* But de l'exercice
Répondez à ces questions à partir du texte de l'exercice.
(a) Quel film a ennuyé la personne qui écrit ?
(b) Comment obtenait-elle sa musique jusque-là, au lieu d'acheter des galettes ?
(c) Quel élément d'un album peut faire pencher la balance en cas de grande hésitation ?

* Texte de l'exercice
○ ○ ○
Oui d'accord ! Je l'admets, je me suis ennuyé devant Alien : le huitième passager ! Mais c'est lui aussi lààààà ! Il se passe rien et tout est prévisible !

Musique, my beautiful track twisted fantasy

Dans une moindre mesure, je pourrai en sus évoquer la musique. Jusque-là, je n'achetais pas de galette, me contentant de télécharger (en toute illégalité, bien évidemment). Du coup, je choisissais en fonction des artistes gages de qualité et parfois je m'autorisais une petite prise de risque inconsidérée. D'ailleurs, je me suis rendu compte que la jaquette d'un album a son importance. Ça peut, en cas de grande hésitation, faire pencher la balance.
○ ○ ○
Données recueillies
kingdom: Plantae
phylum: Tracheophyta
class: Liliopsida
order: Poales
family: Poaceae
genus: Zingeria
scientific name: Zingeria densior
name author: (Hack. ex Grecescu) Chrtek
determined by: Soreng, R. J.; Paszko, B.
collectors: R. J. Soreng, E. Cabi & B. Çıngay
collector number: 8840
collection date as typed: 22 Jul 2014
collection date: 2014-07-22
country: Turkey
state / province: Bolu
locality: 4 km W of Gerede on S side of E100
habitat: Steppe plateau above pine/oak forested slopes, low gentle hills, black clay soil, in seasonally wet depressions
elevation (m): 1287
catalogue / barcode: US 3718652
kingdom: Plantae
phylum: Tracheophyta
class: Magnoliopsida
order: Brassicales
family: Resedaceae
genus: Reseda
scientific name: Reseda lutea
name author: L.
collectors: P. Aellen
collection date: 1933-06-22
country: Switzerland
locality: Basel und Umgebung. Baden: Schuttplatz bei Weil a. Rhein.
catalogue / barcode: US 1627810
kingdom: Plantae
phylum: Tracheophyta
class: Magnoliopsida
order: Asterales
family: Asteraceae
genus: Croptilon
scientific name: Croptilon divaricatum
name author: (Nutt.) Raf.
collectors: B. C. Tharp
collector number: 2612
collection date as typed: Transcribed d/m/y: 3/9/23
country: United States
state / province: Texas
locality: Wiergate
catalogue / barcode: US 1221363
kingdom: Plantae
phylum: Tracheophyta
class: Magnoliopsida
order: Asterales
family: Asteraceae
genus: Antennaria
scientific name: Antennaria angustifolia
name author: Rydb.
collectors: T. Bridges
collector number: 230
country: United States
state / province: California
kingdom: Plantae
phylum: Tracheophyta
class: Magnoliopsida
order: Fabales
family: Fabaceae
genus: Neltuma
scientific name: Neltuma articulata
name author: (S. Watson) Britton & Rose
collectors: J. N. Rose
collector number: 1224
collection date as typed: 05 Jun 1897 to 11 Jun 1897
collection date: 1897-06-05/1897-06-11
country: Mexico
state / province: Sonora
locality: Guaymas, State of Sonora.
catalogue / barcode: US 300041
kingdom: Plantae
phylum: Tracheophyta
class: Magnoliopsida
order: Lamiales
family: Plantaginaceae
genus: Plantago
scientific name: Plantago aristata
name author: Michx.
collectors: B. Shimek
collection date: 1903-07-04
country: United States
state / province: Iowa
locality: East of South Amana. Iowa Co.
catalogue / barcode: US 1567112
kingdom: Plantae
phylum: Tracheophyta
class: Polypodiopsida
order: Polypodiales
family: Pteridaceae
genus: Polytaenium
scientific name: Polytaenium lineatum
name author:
○ ○ ○
* Réponse ci-dessous
(a) Alien : le huitième passager.
(b) Elle la téléchargeait, en toute illégalité.
(c) La jaquette.